Top of Selected text

City approves construction of next phase of Riverwalk Trail

BUCKHANNON – Slowly but surely, the Elizabeth J. ‘Binky’ Poundstone Riverwalk Trail is inching southward along Route 20.

Following Buckhannon City Council’s approval of the construction of Phase 4 of the trail at its Thursday, Aug. 20 meeting, another 1,900 feet will extend the trail from its current end point at the Poe Bridge to Monongalia Street.

Council approved a resolution officially supporting the construction of the newest 1,900 feet of the popular biking and walking path at the request of city engineer Jay Hollen.

Hollen said Phase 4 construction of the Riverwalk as Federal Highway Administration Transportation Alternatives Project would be funded by approximately $192,000 in federal funding with a $48,000 largely in-kind contribution from the City of Buckhannon.

Hollen said he’s preparing to walk Phase 4 with representatives from the West Virginia DOT’s Division of Highways crew in two weeks.

Bottom of Selected text

* Activity 1
Set down the wording of the Riverwalk Trail article between "Following Buckhannon City" and "in two weeks.", inclusive.
* Activity 2
In one to three sentences, explain why the Buckhannon City Council approved the resolution supporting the Phase 4 construction, as the Riverwalk Trail article states.
* Activity 3
Write what comes next in the Riverwalk Trail article, starting after its final sentence.

Top of Supplied entries

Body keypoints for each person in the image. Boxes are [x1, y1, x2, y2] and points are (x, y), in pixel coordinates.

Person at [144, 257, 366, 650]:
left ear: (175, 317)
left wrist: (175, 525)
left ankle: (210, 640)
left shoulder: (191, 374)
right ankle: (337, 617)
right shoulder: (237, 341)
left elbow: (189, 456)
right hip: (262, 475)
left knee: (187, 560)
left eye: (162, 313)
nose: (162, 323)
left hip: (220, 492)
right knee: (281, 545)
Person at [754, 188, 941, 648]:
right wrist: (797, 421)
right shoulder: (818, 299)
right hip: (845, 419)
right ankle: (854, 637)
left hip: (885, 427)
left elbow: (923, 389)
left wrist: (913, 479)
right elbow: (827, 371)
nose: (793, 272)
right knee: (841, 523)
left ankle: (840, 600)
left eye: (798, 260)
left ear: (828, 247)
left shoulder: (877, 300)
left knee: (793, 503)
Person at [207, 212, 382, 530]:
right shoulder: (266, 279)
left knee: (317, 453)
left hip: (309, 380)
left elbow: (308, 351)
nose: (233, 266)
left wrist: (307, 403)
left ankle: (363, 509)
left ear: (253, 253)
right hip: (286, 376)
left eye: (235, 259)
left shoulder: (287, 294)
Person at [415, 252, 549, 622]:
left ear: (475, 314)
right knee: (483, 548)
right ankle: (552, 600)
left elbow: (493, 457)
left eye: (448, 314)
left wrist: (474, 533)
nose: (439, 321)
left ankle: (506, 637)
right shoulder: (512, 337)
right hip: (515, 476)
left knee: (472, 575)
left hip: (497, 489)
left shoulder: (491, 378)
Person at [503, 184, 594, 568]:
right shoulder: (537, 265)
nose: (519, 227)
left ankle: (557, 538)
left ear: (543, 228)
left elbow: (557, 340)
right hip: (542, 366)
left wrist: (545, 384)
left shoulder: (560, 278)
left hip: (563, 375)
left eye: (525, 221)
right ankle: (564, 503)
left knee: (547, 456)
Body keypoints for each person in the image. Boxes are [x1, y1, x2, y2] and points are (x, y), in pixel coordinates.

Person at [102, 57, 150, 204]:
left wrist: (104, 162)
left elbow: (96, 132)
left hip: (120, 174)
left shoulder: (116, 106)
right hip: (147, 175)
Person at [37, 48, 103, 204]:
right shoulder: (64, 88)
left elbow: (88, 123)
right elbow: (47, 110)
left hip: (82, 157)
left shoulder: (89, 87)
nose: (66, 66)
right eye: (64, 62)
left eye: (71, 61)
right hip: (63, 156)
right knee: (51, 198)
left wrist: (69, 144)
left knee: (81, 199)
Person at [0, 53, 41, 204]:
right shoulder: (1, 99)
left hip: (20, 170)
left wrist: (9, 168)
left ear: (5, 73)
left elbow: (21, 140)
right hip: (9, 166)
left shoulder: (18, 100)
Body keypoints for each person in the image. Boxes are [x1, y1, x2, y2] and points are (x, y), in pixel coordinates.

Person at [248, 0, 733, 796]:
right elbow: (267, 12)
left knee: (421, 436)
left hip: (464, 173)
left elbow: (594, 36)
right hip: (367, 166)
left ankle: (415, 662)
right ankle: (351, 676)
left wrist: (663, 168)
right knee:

Bottom of Supplied entries

* Answer space 1
Following Buckhannon City Council’s approval of the construction of Phase 4 of the trail at its Thursday, Aug. 20 meeting, another 1,900 feet will extend the trail from its current end point at the Poe Bridge to Monongalia Street.

Council approved a resolution officially supporting the construction of the newest 1,900 feet of the popular biking and walking path at the request of city engineer Jay Hollen.

Hollen said Phase 4 construction of the Riverwalk as Federal Highway Administration Transportation Alternatives Project would be funded by approximately $192,000 in federal funding with a $48,000 largely in-kind contribution from the City of Buckhannon.

Hollen said he’s preparing to walk Phase 4 with representatives from the West Virginia DOT’s Division of Highways crew in two weeks.

* Answer space 2
The council approved the resolution because city engineer Jay Hollen requested it. The resolution officially supports building the newest 1,900 feet of the trail.

* Answer space 3
“The reason I brought this today is that the grant is complete short of this and some support letters,” Hollen told council. “It must be submitted by Sept. 8.”

The new footage will cost $240,785.89 – $192,628.71 of which the Federal Highways Administration will foot the bill for and $48,157.19 the city will fund via an 80/20 split.

“If anybody has any questions about where it’s going to go, it’s going to go from the Poe Bridge where the current walking trail ends to parallel the railroad tracks until we get to Preston Street,” Hollen explained. “Then, we’ll take a right-hand turn, and that’ll bring us to Wood Street at the Water Treatment plant. Then it’ll take a left-hand turn, and head toward the old armory and go down Wood Street until Monongalia.”

“It’s going to be about a total of 1,900 feet,” Hollen added, noting the pathway will be an 8-foot-wide mix of concrete and asphalt.”

Hollen said he doesn’t anticipate getting a formal notice to proceed from the Division of Highways until after July 1, 2021, the start of the next fiscal year.

“Even though we don’t have that earmarked for this year, I wouldn’t anticipate receiving notice to proceed and allocations of funding until July 1 of 2021,” Hollen said, “so, if we would get that notice to proceed, we would have to find that somewhere in the budget.”

City finance and administrative director Amberle Jenkins said most of the city’s contribution will be in-kind, or labor.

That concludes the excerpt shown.